The main potential pitfall in diagnosing steroid myopathy relates to patients with polymyositis/dermatomyositis, which typically is treated with corticosteroids. The main symptom of polymyositis/dermatomyositis is proximal upper and lower extremity weakness. When these patients, while being treated with corticosteroids, develop increasing weakness, it can be difficult to determine whether the weakness is secondary to the polymyositis or to steroid myopathy.

Laboratory studies can aid in differentiating between the 2 conditions. Creatine kinase typically is elevated significantly in polymyositis/dermatomyositis. In steroid myopathy, it typically has been described that, although there is elevated urinary creatinine excretion, the serum creatine kinase is not significantly elevated. [1, 19] However, some studies have reported elevations of creatine kinase in some cases of the previously described acute form of steroid myopathy.

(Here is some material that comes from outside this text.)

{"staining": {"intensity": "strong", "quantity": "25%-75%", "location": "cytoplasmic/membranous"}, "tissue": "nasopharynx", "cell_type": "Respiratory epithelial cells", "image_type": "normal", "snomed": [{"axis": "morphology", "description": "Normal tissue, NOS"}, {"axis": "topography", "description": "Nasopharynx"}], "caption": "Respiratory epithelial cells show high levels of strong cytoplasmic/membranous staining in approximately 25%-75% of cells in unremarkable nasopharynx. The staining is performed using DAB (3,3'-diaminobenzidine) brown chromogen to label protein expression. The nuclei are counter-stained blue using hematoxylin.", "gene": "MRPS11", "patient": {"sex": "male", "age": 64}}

On electrodiagnostic study, polymyositis typically demonstrates normal NCS results, as, commonly, does steroid myopathy. On EMG study, however, polymyositis demonstrates abnormal spontaneous activity and increased polyphasic waveforms with short durations. The classic form of steroid myopathy has been described as not demonstrating significantly abnormal EMG findings. Again, some studies have described an acute form of steroid myopathy that can demonstrate abnormal spontaneous activity, an early recruitment pattern, and small, polyphasic waveforms. [17, 19]

The initial recommendation is to decrease or discontinue the use of the corticosteroid. [23] If the weakness improves, then steroid myopathy is the most likely diagnosis. If the weakness persists or worsens, then the most likely diagnosis is worsening of the polymyositis.